= Lee Moves North =

Board wargame published in 1972

Cover of game after title change from Lee at Gettysburg to Lee Moves North

Lee Moves North, originally titled Lee at Gettysburg and subtitled "The Confederate Summer Offensive, 1862 & 1863", is a board wargame published by Simulations Publications Inc. (SPI) in 1972 that simulates Robert E. Lee's summer offenses of 1862 and 1863 during the American Civil War

==Description==
Lee Moves North is a two-player wargame in which one player controls the Confederate forces, and the other controls Union forces. The game covers two battles, the Battle of Antietam in 1862, and the Battle of Gettysburg in 1863. Both are twenty turns long. There are an addition four non-historical "what if?" scenarios.

===Components===
The game box contains:
- 22" x 28" paper hex grid map scaled at 7 km (4 mi) per hex
- 200 die-cut counters
- a map-folded rules sheet
- various player aids and charts

===Gameplay===
The game uses a traditional alternating "I Go, You Go" system, where one player receives reinforcements, moves and fires. Then the other player does the same, thus completing one turn, marking two days of game time. There are also rules for leaders, cavalry reconnaissance, fortifications, and rail movement.

The game also uses an innovative system of hidden movement: all counters are placed face down on the board, and are only flipped over when scouted by cavalry or engaged in combat. In addition, each player has several dummy counters that are removed from the board when revealed.

==Publication history==
In 1972, John Young designed a Civil War game with graphic design by Redmond A. Simonsen. Lee at Gettysburg was published by SPI in a plain white box with a red title ribbon. SPI's rival, Avalon Hill, immediately objected to the title, claiming that they had trademarked the use of the word "Gettysburg" for all games following the publication of their 1958 game of that name. SPI subsequently changed the title of their game to Lee Moves North, and repackaged it in a "flat-pack" box with integrated counter tray and new cover art.

==Reception==
In his 1977 book The Comprehensive Guide to Board Wargaming, Nicholas Palmer noted the relatively low popularity of the game (it polled 109th out of 202 games), but put it down to the age of the game in comparison to a long list of Civil War games that had been published after Lee Moves North.

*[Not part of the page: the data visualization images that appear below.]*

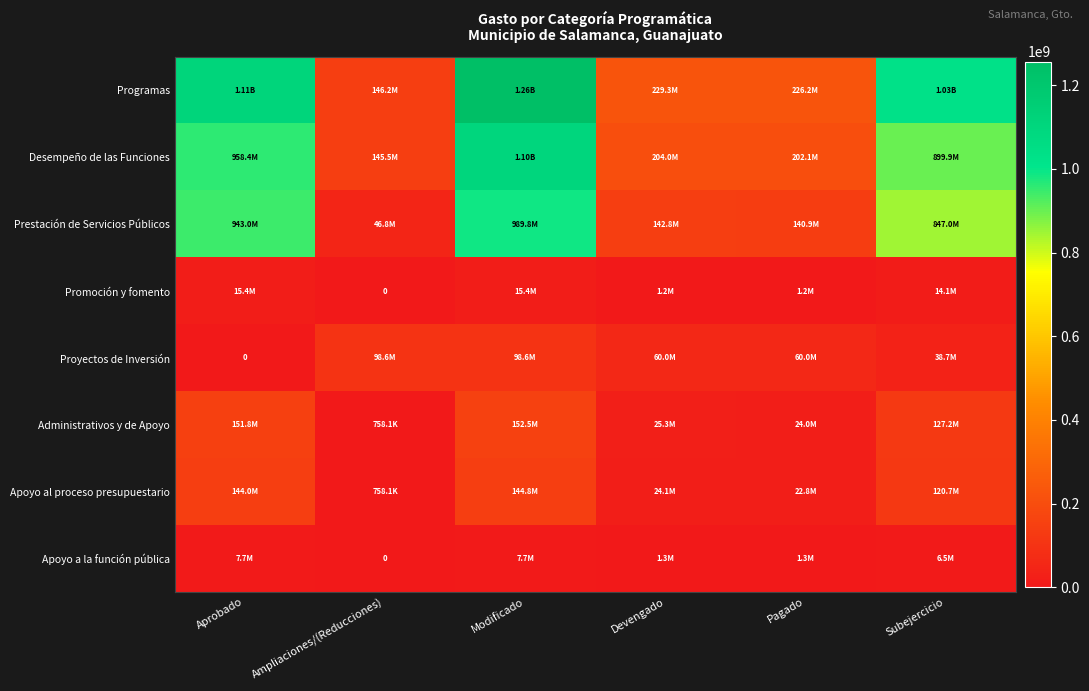

What is the difference between the maximum and minimum values in the Prestación de Servicios Públicos series?

943010157.6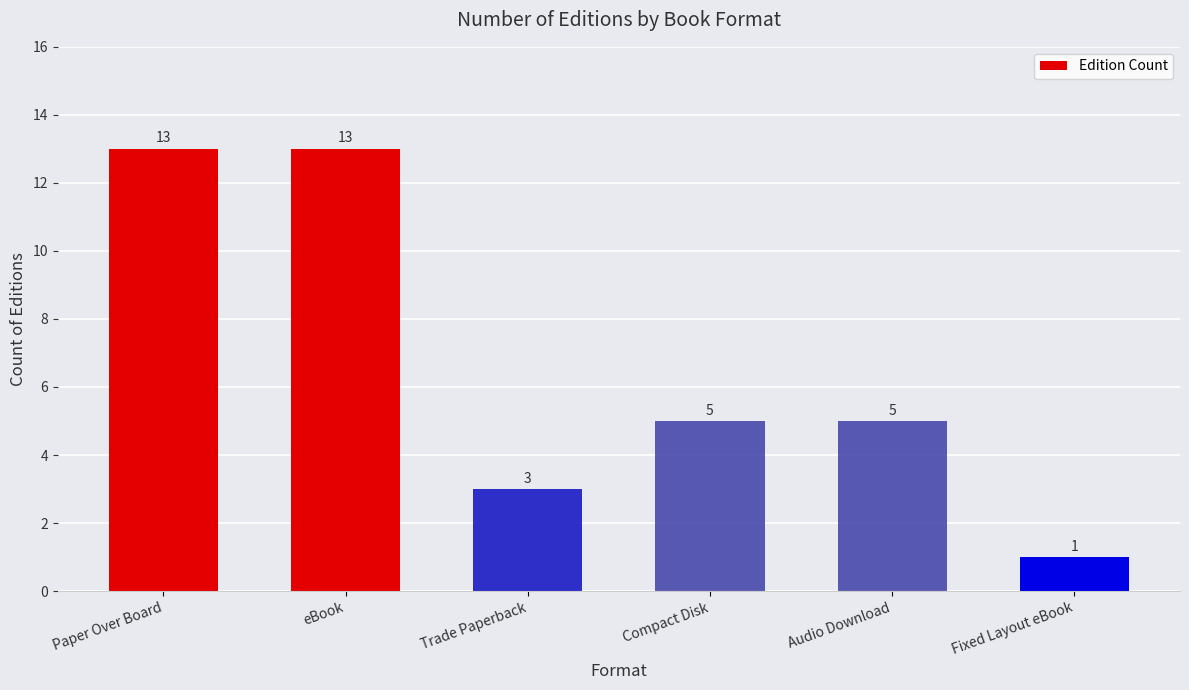

Is it true that the value at Fixed Layout eBook is 2?

False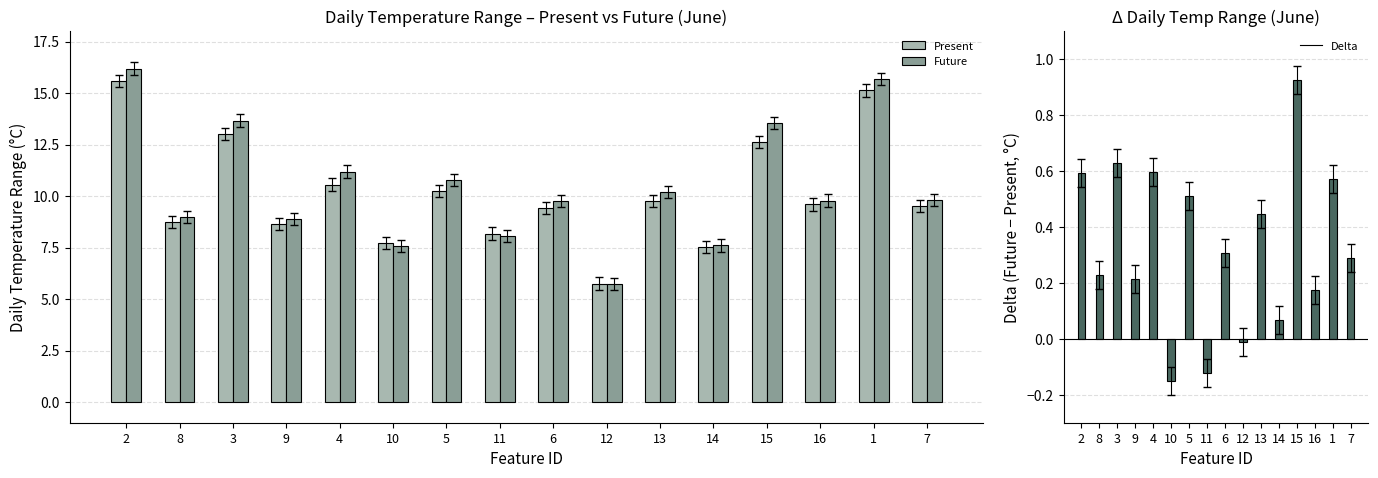

What is the sum of the daily_temperature_range$future$jun values at 9 and 3?

22.5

In Issue 58 of Fire & Movement, John Setear noted with approval the "hidden movement" aspect of this game, saying, "Low unit density and highly varied unit strengths made the system easy and exciting to use, especially against the backdrop of the indecisiveness of army-versus-army combat in the era of the rifled musket."

In Issue 13 of Moves, Erich Faust pointed out that if the Union forces form huge stacks, the Confederates will be unable to defeat the stacks. Faust suggested a rule change where stacking is not allowed on either side.

In The Guide to Simulations/Games for Education and Training, Martin Campion was not sure the game was suitable for the classroom as published, saying, "Tricky game mechanics sometimes get in the way of the simulation. For class play, the instructor should exercise his option to change things."

In the 1980 book The Complete Book of Wargames, game designer Jon Freeman commented "Although the graphics are not up to the present state of the art (the map is essentially done in two colors), Lee Moves North is one of the best simulations of nineteenth-century operational warfare ever designed. It's also a tense, challenging game." Freeman acknowledged that SPI's simultaneous hidden movement system had detractors, but gave the game an Overall Evaluation of "Very Good", concluding, "If your prejudices don't prevent you from enjoying this, you may find it one of the great 'sleeper' games of all time."